- _AANGELEVERDE TEKST_:
══════════════════════════════

De reddingen vonden in 2014 en 2015 veelal ’s avonds en ’s middags plaats, vooral in portiekflats. “Mogelijk is dit te verklaren doordat bij portiekflats er doorgaans één trappenhuis is waar meerdere voordeuren op aansluiten. Een brand bij de buren kan er dus toe leiden dat het trappenhuis vol rook komt te staan, waardoor uit de overige appartementen niet meer gevlucht kan worden. het aantal geredde personen bij incident is hierbij dan ook het hoogst, samen met wonen boven winkels: gemiddeld drie personen per incident”, aldus de onderzoekers.

Het rapport meldt daarnaast dat er geen bepaalde maanden zijn waarin beduidend meer of minder reddingen plaatsvinden. Hoewel er elke dag reddingen worden uitgevoerd door de brandweer, ligt dat aantal net iets hoger in het weekend. De incidenten waarbij reddingen plaatsvinden zijn gelijkelijk verdeeld over  overdag (07.00 tot 19.00 uur en ’s avonds en ’s nachts (19.00 uur tot 07.00 uur). Wel worden de meeste personen ’s avonds en ’s nachts gered en bovendien worden bij incidenten in de avond en de nacht vaker meer personen gered. Bij twee derde van de branden waarbij personen zijn gered is de brandomvang beperkt gebleven tot de ruimte of het object van ontstaan. De rook daarentegen verspreidde zich  in meer dan de helft van de incidenten tot buiten de woning.

══════════════════════════════

- _AANGELEVERD MATERIAAL_:

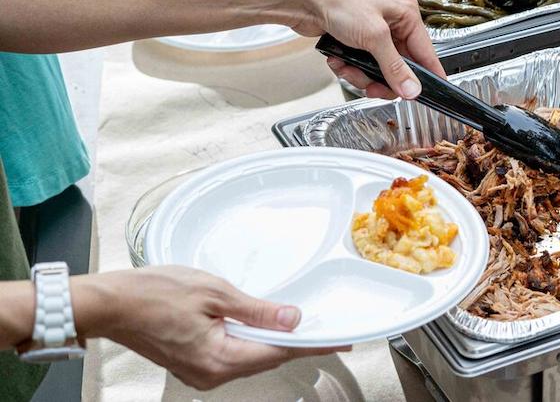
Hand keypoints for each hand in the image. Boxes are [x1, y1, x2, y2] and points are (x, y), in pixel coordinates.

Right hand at [75, 267, 345, 390]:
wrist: (111, 303)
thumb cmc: (155, 293)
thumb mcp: (216, 293)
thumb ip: (257, 310)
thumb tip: (292, 319)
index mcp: (219, 359)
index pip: (278, 353)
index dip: (312, 344)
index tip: (339, 341)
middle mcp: (211, 374)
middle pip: (266, 358)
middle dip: (294, 342)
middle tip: (325, 328)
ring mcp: (200, 373)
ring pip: (249, 357)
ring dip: (270, 341)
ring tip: (296, 324)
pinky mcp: (192, 365)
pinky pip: (231, 355)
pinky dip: (249, 341)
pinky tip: (260, 327)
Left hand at [282, 0, 445, 98]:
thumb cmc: (340, 2)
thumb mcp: (374, 37)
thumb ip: (395, 67)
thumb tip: (412, 89)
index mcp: (407, 15)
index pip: (426, 53)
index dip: (427, 76)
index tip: (428, 96)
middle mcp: (394, 24)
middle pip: (400, 67)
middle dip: (383, 79)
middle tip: (372, 88)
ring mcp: (374, 34)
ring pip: (379, 70)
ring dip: (362, 75)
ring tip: (348, 68)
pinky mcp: (356, 41)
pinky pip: (361, 66)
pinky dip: (349, 68)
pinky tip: (338, 60)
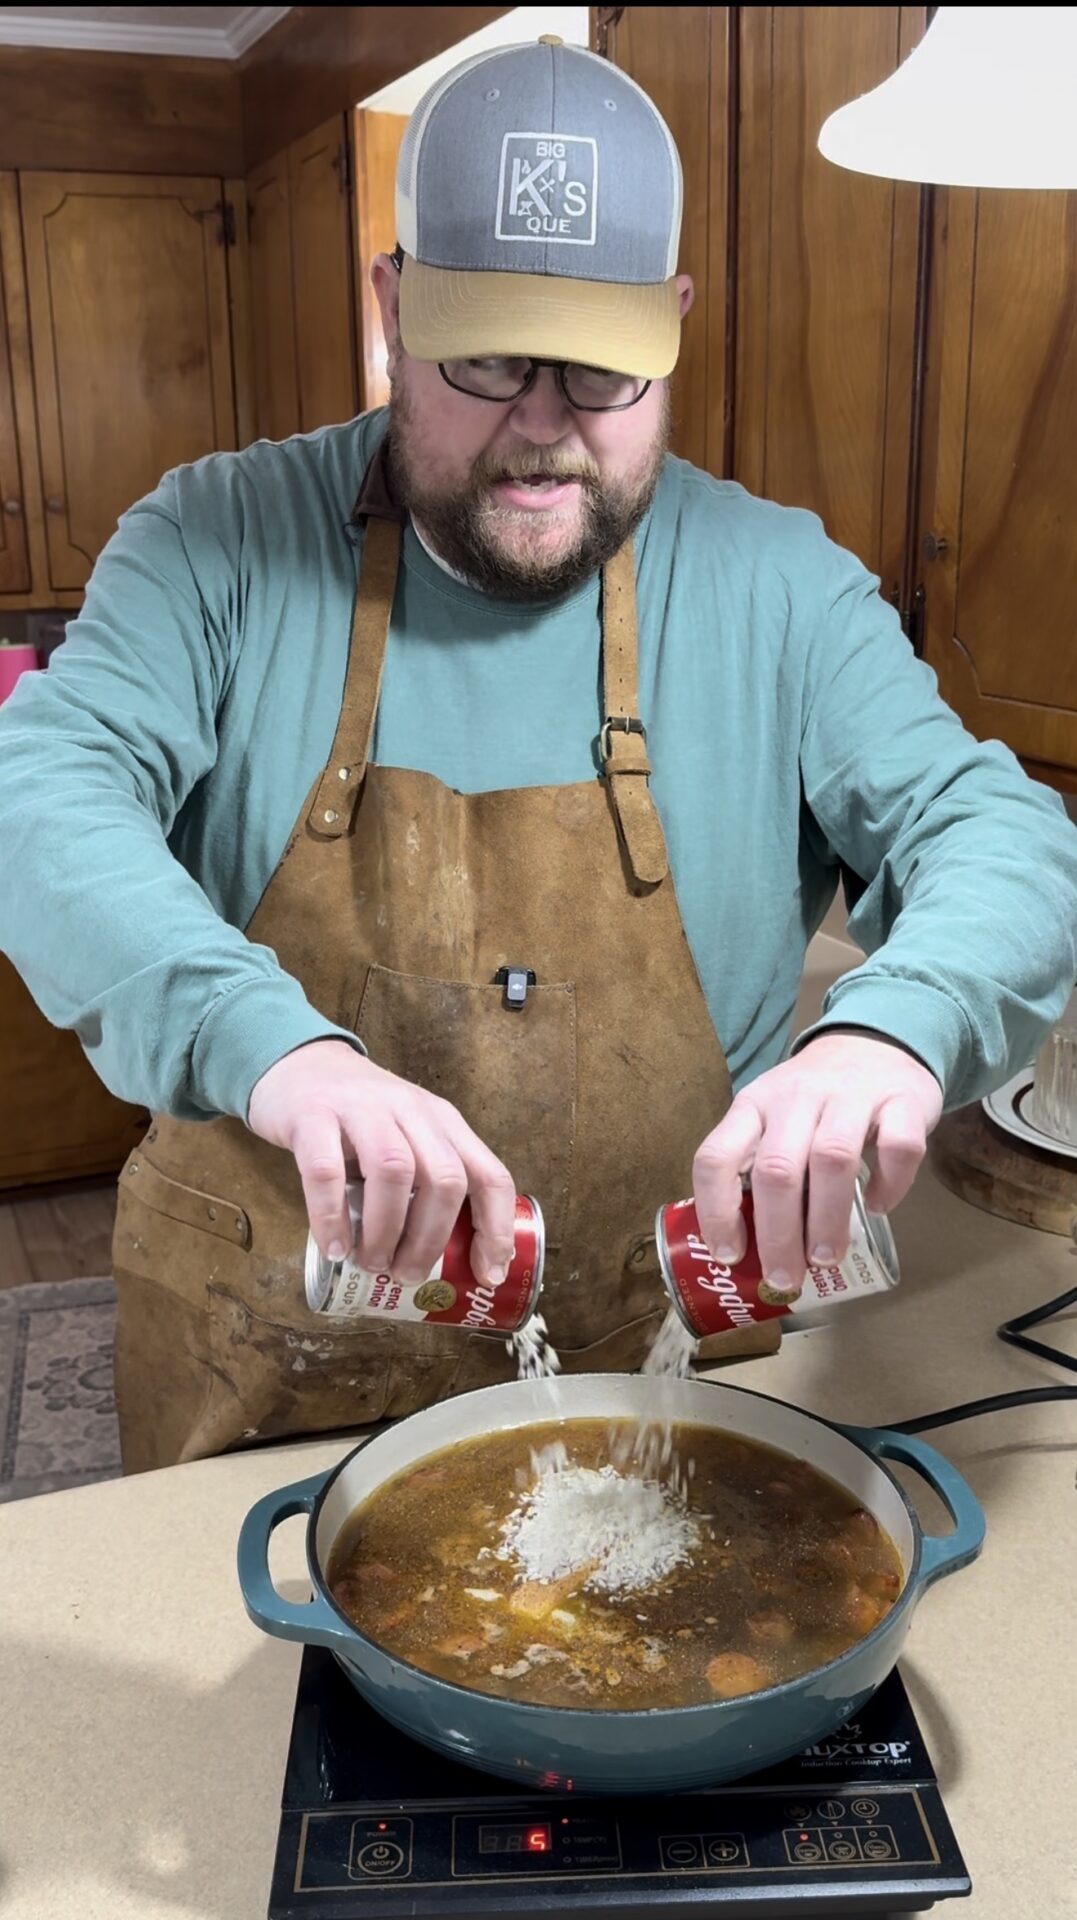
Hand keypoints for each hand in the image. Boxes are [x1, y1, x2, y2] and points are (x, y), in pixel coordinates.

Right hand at [247, 1040, 517, 1288]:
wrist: (300, 1064)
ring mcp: (362, 1108)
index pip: (489, 1175)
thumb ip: (428, 1182)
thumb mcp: (409, 1137)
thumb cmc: (359, 1117)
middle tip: (407, 1275)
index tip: (488, 1274)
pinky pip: (326, 1172)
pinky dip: (332, 1217)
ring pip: (394, 1172)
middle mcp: (411, 1109)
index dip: (496, 1229)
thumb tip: (450, 1264)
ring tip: (372, 1264)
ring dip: (386, 1231)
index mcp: (443, 1121)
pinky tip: (334, 1248)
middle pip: (444, 1179)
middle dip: (431, 1239)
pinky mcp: (313, 1115)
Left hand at [692, 1033, 942, 1295]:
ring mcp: (850, 1094)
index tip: (730, 1255)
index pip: (717, 1156)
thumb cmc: (815, 1100)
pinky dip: (888, 1184)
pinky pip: (897, 1146)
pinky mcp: (902, 1100)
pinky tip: (878, 1207)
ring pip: (832, 1159)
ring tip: (825, 1258)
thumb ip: (758, 1169)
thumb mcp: (773, 1120)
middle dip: (778, 1233)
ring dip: (827, 1218)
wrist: (875, 1041)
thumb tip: (748, 1252)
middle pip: (777, 1168)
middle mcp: (796, 1096)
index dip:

══════════════════════════════

- _OPDRACHTEN_:
A) Zet de alinea uit de tekst over reddingen door de brandweer die begint met "Het rapport meldt daarnaast" om in een korte opsomming, met behoud van de belangrijkste feiten.
B) Schrijf het volgende stuk van de tekst over reddingen door de brandweer, aansluitend op de laatste zin.
De vermeldingen hebben niets te maken met de tekst over reddingen door de brandweer.

- _ANTWOORDEN OP VOLGORDE_:
A)
- Er zijn geen maanden met duidelijk meer of minder reddingen.
- De brandweer redt elke dag mensen, in het weekend iets vaker.
- Incidenten met reddingen zijn gelijk verdeeld over overdag (07.00 tot 19.00 uur) en avond en nacht (19.00 tot 07.00 uur).
- ’s Avonds en ’s nachts worden de meeste personen gered, en dan worden er per incident ook vaker meer personen gered.
- Bij twee derde van de branden met reddingen bleef de brand beperkt tot de ruimte of het object waar hij ontstond.
- De rook verspreidde zich bij meer dan de helft van de incidenten tot buiten de woning.

B)
De meeste personen worden gered  vanuit de slaapkamer, het balkon of de woonkamer. De mate van levensbedreiging te tijde van de redding wisselt. Eén van de tien geredde personen bevond zich in de brandruimte; één op de drie wordt gered  uit een omgeving waar sprake is van zware rookontwikkeling. De conclusie is dan ook dat een derde van alle geredde personen zich bevind in een potentieel ernstig levensbedreigende situatie; ongeveer de helft in een mildere vorm  van acute dreiging. Uit het onderzoek blijkt verder dat de brandweer in het algemeen snel ter plaatse is, gemiddeld na zes minuten. De meeste personen worden vermoedelijk binnen vijf minuten na aankomst van de brandweer gered. Het redden gebeurde vaak met een redvoertuig, maar ook andere hulpmiddelen zoals vluchtmaskers, revitox (aansluiting op de ademlucht van een manschap) of een handladder werden gebruikt. Het rapport is te downloaden via

www.ifv.nl.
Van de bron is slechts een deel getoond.